*Data for review*:
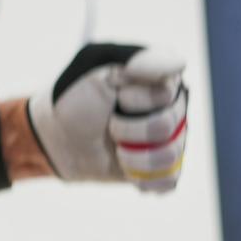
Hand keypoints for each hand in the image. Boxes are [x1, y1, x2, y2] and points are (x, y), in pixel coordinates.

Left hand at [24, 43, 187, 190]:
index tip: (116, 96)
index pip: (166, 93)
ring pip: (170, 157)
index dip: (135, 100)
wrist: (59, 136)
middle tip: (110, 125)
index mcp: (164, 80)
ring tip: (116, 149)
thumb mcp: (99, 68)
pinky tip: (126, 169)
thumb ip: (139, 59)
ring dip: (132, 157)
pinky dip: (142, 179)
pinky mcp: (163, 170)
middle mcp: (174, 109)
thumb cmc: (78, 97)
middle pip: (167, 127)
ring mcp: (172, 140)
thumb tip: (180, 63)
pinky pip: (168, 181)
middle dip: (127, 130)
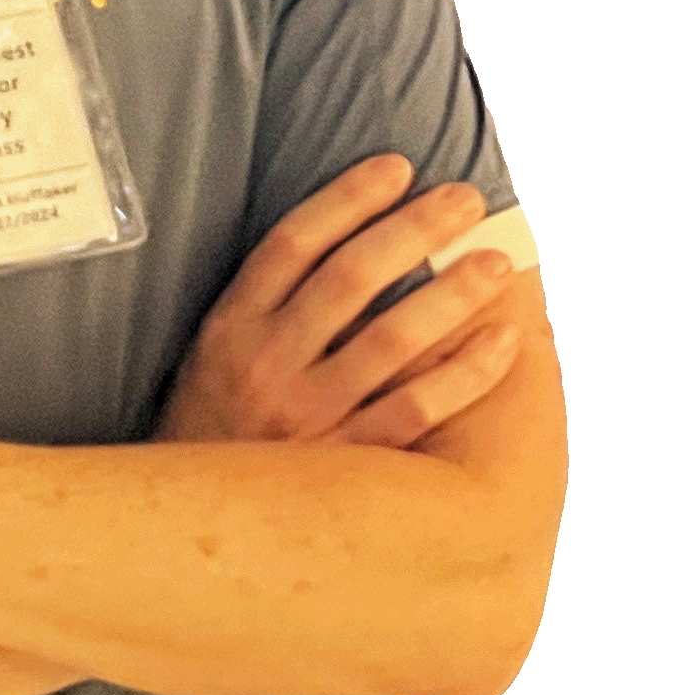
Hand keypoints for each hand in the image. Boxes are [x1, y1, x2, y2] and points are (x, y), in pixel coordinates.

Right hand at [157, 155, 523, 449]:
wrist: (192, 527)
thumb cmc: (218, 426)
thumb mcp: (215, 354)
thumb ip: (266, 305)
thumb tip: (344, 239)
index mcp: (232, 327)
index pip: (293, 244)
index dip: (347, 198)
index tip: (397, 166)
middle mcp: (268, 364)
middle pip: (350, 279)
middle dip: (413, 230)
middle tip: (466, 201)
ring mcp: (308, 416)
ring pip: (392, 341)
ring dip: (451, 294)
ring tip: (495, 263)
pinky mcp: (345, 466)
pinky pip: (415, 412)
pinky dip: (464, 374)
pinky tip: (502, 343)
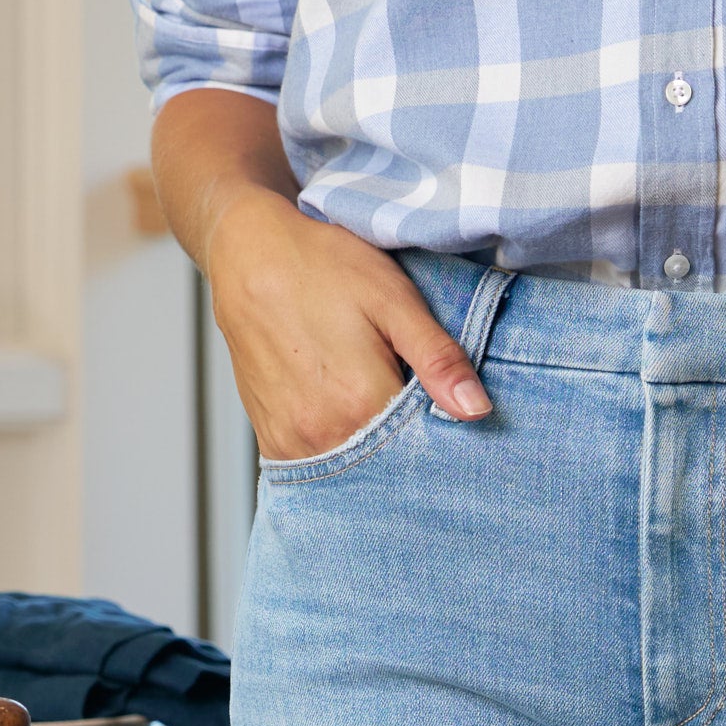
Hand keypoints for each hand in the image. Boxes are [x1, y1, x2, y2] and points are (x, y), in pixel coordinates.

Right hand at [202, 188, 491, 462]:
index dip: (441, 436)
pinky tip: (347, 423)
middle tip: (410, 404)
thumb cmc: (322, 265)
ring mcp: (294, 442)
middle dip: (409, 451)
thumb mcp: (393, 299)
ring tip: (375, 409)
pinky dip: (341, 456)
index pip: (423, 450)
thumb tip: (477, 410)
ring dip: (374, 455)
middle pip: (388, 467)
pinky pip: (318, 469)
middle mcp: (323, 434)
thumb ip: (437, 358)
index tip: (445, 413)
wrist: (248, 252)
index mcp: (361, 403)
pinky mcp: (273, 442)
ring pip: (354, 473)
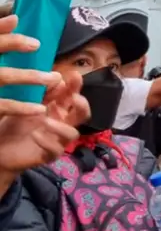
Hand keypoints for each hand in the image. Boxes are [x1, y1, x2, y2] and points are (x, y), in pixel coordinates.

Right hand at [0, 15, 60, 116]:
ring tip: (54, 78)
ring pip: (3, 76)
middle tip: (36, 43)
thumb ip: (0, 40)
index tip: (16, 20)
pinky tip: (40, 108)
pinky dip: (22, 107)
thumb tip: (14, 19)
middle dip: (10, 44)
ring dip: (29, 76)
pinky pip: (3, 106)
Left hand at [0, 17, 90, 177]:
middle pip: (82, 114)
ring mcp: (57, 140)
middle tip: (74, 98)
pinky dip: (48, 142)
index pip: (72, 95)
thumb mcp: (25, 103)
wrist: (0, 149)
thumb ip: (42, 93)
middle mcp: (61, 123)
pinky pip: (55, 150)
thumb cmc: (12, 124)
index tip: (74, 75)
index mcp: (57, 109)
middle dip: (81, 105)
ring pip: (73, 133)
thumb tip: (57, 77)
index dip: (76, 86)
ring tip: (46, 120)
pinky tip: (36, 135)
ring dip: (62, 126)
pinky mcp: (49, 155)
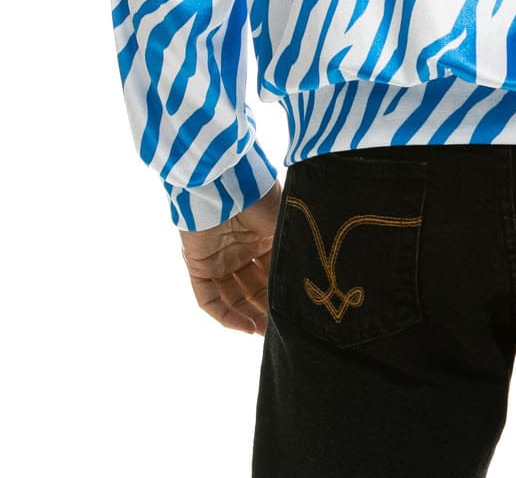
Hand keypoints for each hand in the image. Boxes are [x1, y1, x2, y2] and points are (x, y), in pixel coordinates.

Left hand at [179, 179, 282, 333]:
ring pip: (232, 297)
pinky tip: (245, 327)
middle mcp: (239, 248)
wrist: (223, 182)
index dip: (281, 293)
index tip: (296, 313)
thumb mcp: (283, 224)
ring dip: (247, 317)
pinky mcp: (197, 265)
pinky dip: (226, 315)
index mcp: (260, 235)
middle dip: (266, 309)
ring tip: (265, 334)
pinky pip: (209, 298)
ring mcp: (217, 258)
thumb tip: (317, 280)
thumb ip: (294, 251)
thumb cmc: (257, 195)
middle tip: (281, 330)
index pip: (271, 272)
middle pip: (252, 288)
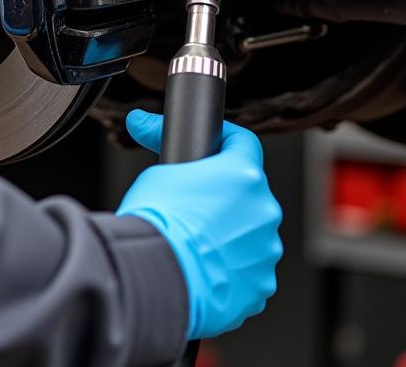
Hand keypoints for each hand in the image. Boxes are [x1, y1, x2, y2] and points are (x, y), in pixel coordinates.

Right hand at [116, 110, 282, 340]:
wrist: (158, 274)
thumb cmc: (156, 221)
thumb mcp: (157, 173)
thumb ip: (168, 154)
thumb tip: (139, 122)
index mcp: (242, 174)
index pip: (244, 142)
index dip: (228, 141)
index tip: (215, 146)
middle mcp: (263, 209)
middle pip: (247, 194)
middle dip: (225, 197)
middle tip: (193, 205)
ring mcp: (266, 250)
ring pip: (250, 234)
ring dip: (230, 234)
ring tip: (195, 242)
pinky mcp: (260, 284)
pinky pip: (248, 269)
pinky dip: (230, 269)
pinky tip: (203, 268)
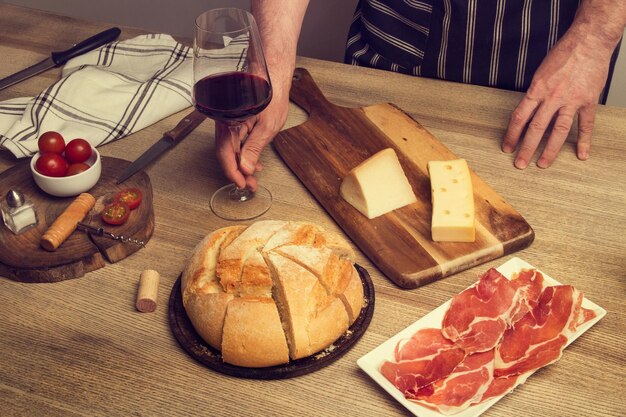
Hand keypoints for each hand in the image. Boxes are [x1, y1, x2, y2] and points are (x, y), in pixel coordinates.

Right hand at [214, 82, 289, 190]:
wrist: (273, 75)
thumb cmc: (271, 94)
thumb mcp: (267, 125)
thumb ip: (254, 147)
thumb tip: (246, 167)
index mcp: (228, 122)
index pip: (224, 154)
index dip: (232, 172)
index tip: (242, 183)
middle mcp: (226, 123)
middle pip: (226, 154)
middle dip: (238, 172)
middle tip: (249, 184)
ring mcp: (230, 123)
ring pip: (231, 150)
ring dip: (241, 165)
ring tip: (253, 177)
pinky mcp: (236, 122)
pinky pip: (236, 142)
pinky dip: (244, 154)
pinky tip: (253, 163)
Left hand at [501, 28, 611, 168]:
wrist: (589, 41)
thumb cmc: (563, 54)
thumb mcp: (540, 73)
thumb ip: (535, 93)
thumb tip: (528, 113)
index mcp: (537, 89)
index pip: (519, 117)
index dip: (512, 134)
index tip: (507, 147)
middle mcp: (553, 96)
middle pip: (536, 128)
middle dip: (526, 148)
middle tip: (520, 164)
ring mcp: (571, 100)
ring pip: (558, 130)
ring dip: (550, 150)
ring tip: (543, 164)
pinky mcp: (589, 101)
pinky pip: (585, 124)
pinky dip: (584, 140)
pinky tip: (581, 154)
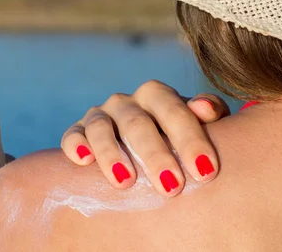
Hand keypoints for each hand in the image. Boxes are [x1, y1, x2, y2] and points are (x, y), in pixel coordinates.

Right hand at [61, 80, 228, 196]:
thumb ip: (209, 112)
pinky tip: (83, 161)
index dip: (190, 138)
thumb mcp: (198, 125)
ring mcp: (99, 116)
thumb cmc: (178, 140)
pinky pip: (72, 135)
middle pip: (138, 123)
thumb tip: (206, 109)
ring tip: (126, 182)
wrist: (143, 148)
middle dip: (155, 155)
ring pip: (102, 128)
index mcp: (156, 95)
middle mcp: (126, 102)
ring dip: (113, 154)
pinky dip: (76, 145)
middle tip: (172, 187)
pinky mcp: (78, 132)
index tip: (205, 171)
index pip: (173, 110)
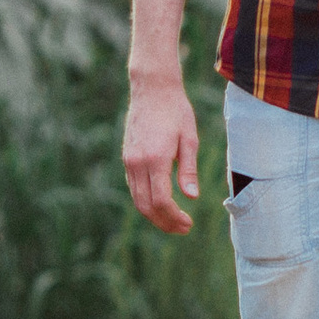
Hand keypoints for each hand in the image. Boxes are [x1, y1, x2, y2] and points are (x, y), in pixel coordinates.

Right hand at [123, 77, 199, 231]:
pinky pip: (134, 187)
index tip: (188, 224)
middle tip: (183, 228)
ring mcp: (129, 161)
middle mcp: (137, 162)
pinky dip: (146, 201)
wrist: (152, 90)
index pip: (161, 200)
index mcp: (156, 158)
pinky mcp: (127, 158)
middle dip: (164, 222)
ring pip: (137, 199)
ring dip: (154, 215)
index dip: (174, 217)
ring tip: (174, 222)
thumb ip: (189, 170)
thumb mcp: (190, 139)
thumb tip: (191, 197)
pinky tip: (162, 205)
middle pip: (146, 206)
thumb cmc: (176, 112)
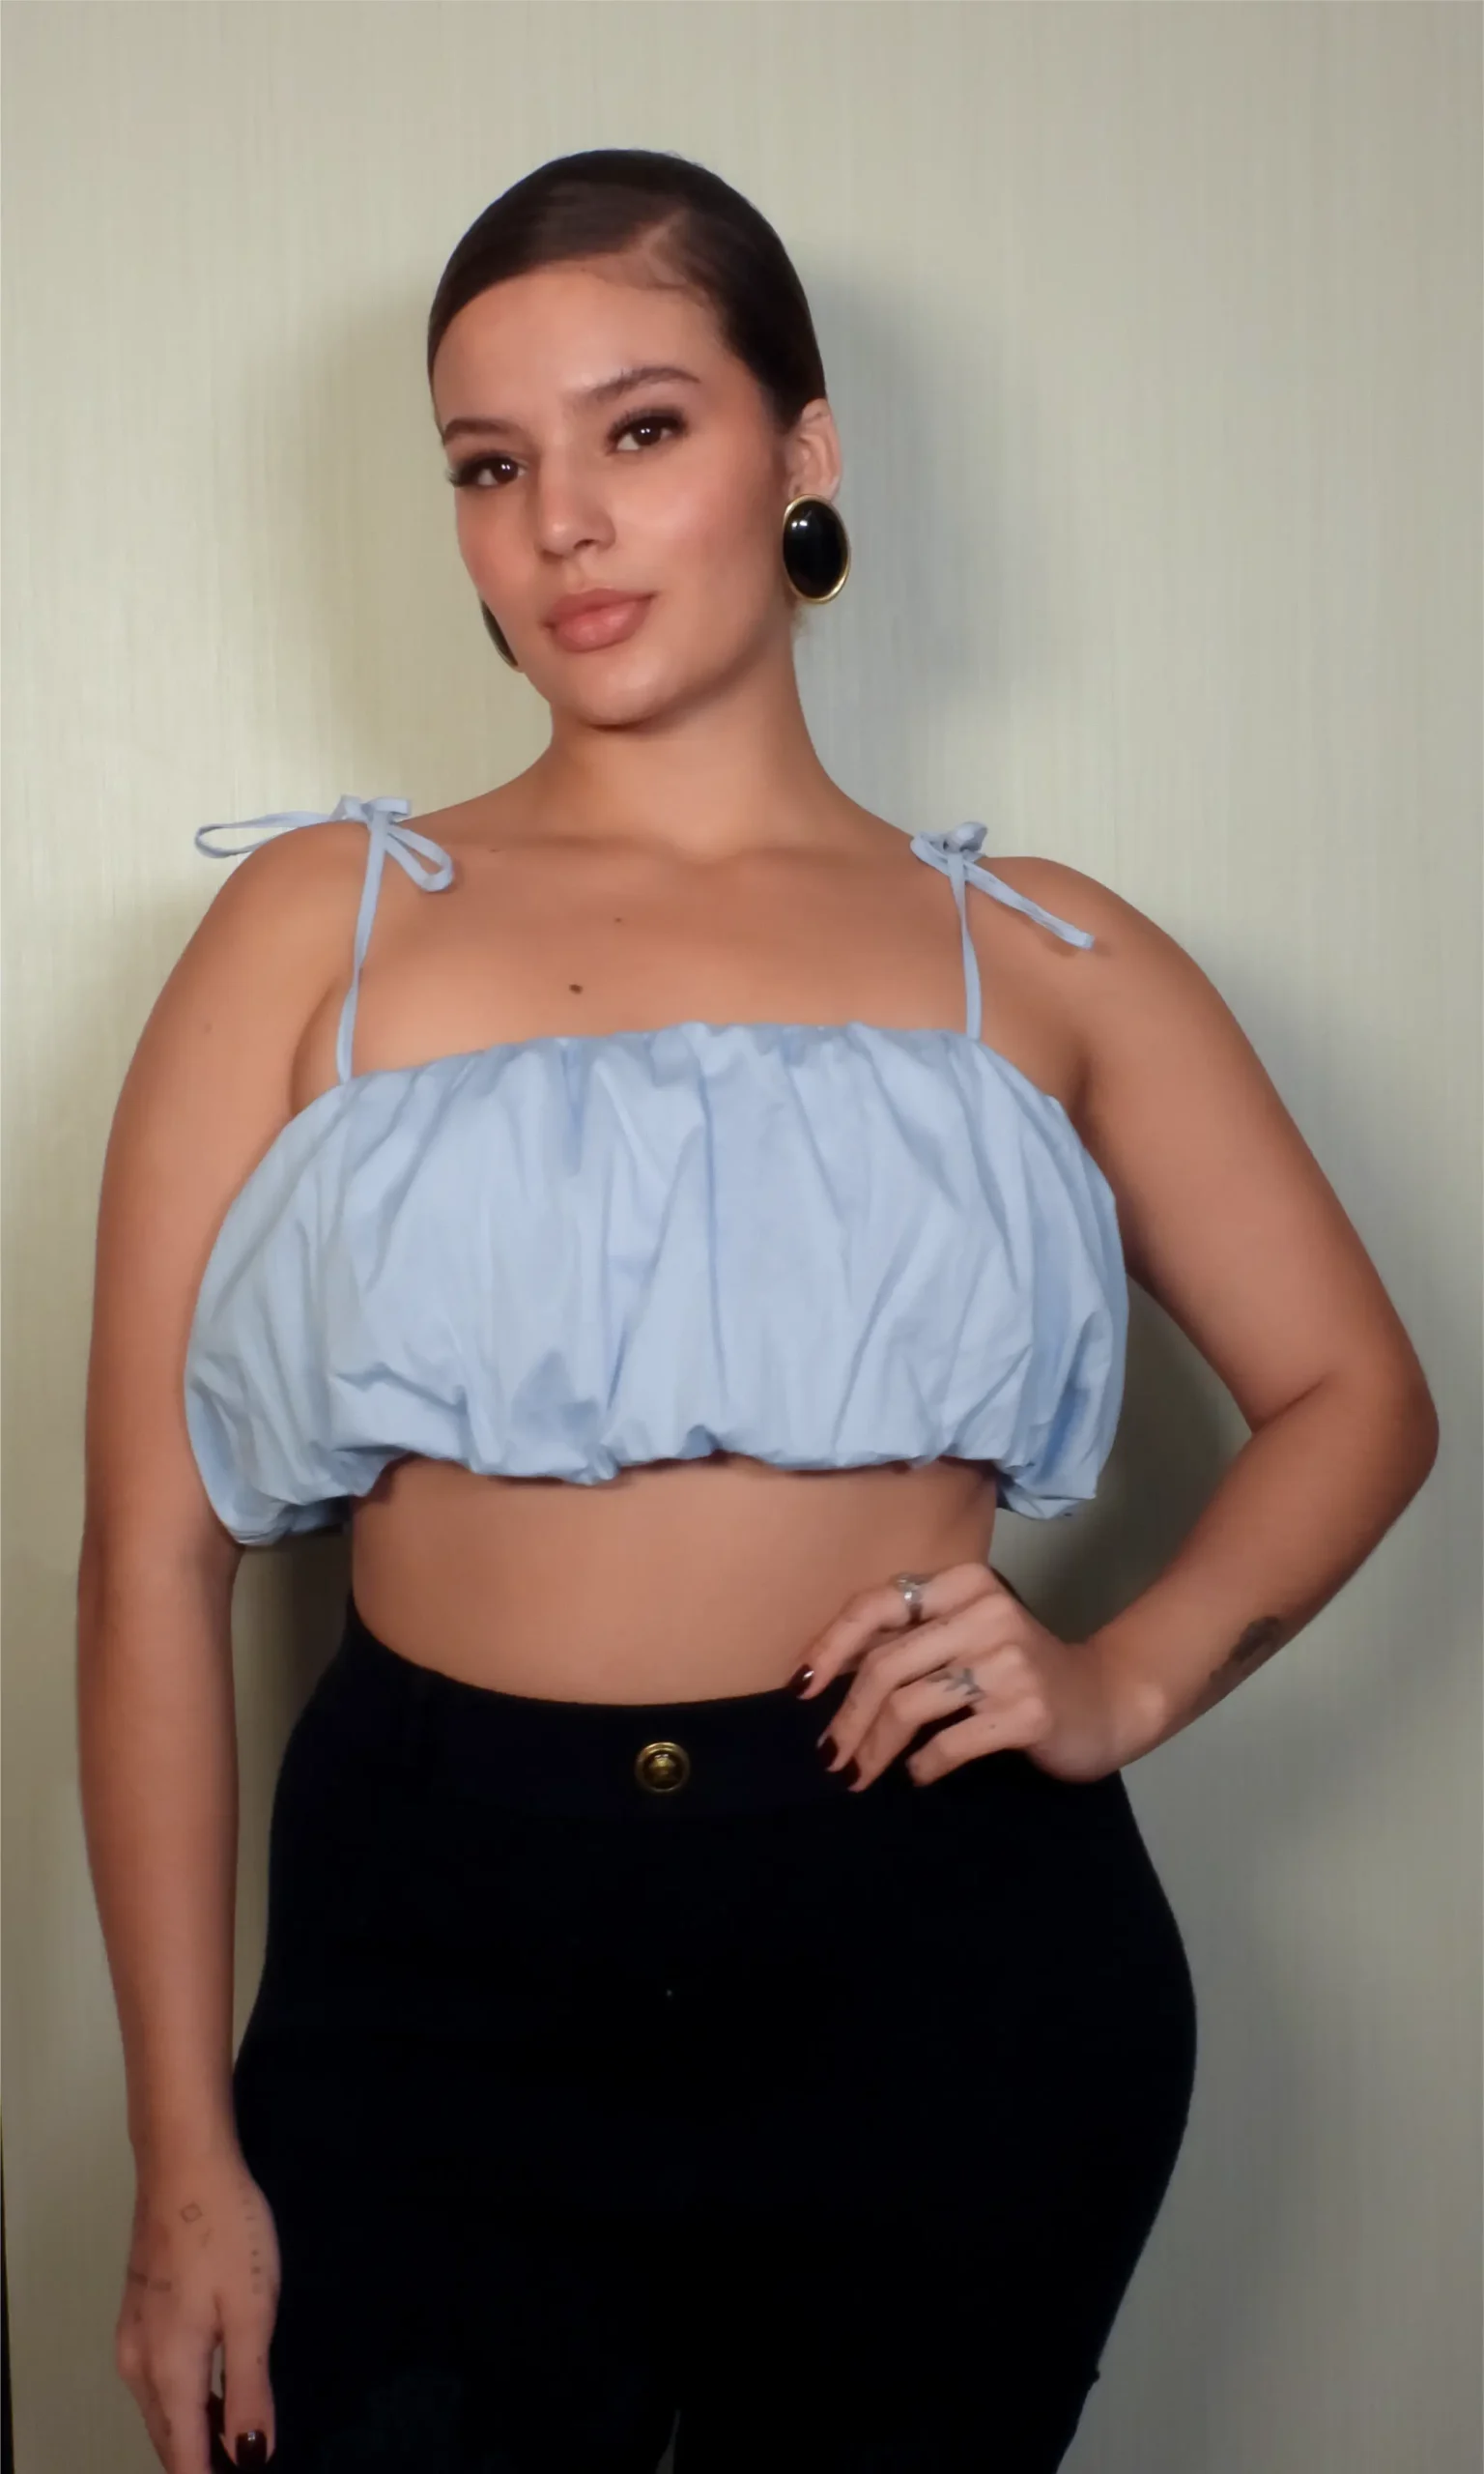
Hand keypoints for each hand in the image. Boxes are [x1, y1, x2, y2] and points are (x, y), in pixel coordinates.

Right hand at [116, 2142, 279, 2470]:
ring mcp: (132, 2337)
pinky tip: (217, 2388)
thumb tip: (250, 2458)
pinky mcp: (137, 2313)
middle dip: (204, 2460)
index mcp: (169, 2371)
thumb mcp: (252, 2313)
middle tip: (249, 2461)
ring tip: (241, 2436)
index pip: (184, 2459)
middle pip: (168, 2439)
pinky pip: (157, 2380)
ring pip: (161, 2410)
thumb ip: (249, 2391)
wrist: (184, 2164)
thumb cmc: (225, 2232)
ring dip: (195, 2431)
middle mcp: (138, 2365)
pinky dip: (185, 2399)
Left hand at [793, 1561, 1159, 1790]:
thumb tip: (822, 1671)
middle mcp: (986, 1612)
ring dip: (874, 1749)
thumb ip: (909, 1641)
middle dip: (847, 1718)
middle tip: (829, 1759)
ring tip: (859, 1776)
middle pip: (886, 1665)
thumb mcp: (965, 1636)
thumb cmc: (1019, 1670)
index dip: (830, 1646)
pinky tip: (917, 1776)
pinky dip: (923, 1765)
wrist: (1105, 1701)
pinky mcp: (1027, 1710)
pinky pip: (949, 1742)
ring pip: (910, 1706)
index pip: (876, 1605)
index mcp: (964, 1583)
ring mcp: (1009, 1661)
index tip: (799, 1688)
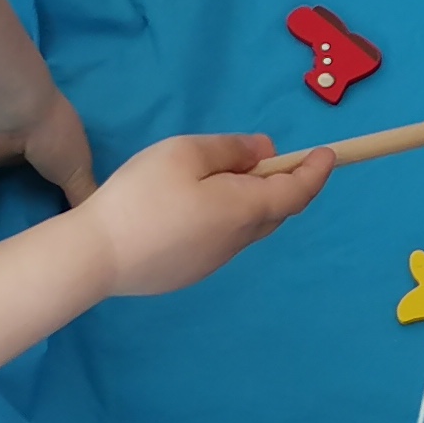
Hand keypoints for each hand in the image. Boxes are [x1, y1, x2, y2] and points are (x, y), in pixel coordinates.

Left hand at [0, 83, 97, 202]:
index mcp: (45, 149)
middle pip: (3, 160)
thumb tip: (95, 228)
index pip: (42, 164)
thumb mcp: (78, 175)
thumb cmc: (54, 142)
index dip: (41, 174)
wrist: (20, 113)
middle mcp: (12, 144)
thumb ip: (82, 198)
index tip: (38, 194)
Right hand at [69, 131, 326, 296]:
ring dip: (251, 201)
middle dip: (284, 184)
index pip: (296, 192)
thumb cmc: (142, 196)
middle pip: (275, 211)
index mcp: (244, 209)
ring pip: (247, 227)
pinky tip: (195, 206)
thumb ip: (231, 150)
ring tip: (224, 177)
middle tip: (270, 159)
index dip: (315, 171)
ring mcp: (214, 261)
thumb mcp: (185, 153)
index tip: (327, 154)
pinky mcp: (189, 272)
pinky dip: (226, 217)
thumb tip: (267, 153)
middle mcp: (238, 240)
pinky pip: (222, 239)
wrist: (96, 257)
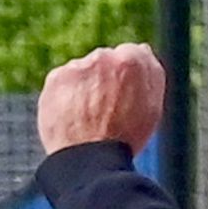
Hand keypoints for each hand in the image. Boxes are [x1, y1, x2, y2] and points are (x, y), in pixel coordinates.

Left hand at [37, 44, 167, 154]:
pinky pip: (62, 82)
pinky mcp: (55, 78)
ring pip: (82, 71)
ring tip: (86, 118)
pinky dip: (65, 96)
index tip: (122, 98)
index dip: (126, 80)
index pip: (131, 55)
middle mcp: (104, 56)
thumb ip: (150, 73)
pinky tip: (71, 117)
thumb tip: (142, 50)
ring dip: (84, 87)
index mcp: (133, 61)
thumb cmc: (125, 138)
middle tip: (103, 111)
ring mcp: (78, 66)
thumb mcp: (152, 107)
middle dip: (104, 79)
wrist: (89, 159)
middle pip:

*Directions for this task*:
In the answer, return exactly the lines from the line containing "pinky tip: (71, 117)" to the end of the records above, and no others.

*Answer box*:
pinky tip: (71, 117)
thumb tip: (142, 50)
ring dip: (84, 87)
index mcp: (133, 61)
thumb cmc: (125, 138)
middle tip: (103, 111)
ring mcp: (78, 66)
thumb mcp: (152, 107)
middle dip: (104, 79)
wrist: (89, 159)
middle pip:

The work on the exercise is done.